Write every entry out again exactly, please, and skip the pictures.
--- START ---
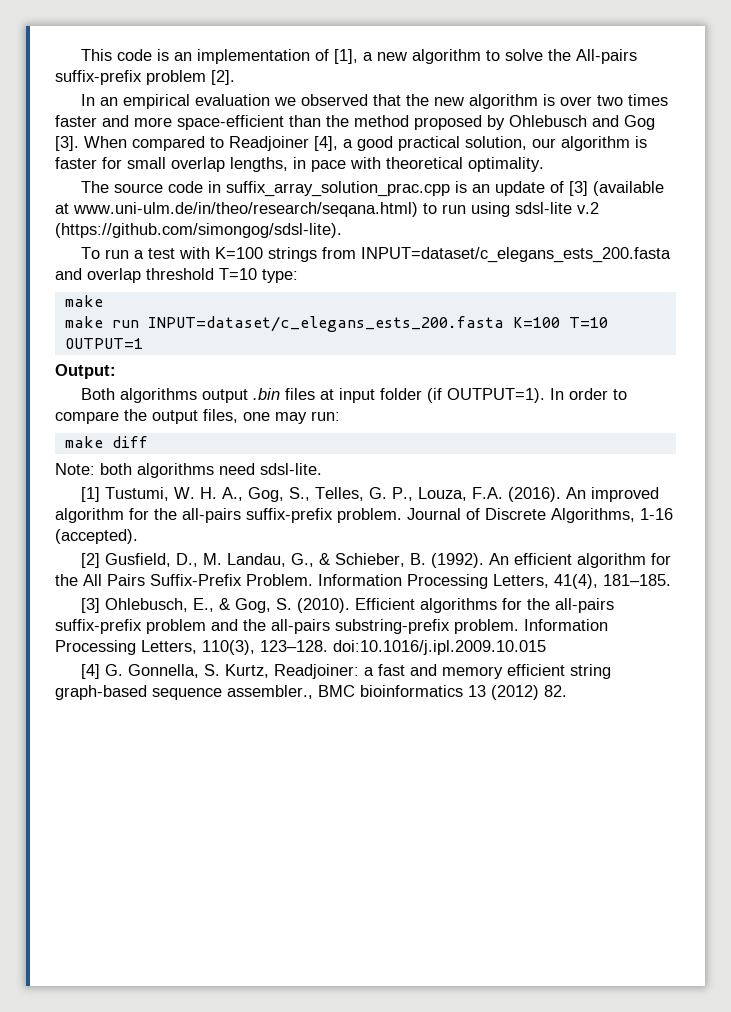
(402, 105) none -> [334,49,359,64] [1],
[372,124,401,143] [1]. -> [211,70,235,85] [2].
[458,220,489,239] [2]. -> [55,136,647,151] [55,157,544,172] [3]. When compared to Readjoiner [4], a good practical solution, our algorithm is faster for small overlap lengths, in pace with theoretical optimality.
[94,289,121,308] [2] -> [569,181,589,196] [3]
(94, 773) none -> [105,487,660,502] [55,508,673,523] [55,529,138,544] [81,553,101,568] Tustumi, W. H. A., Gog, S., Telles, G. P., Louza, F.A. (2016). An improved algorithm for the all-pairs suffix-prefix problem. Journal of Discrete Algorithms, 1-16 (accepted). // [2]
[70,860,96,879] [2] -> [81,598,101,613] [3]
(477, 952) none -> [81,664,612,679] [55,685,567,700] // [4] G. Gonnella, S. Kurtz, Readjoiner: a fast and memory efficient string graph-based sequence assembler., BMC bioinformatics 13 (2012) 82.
--- END ---
→ **Result**
(402, 105) none -> [334,49,359,64] [1],
[372,124,401,143] [1]. -> [211,70,235,85] [2].
[458,220,489,239] [2]. -> [55,136,647,151] [55,157,544,172] [3]. When compared to Readjoiner [4], a good practical solution, our algorithm is faster for small overlap lengths, in pace with theoretical optimality.
[94,289,121,308] [2] -> [569,181,589,196] [3]
(94, 773) none -> [105,487,660,502] [55,508,673,523] [55,529,138,544] [81,553,101,568] Tustumi, W. H. A., Gog, S., Telles, G. P., Louza, F.A. (2016). An improved algorithm for the all-pairs suffix-prefix problem. Journal of Discrete Algorithms, 1-16 (accepted). // [2]
[70,860,96,879] [2] -> [81,598,101,613] [3]
(477, 952) none -> [81,664,612,679] [55,685,567,700] // [4] G. Gonnella, S. Kurtz, Readjoiner: a fast and memory efficient string graph-based sequence assembler., BMC bioinformatics 13 (2012) 82.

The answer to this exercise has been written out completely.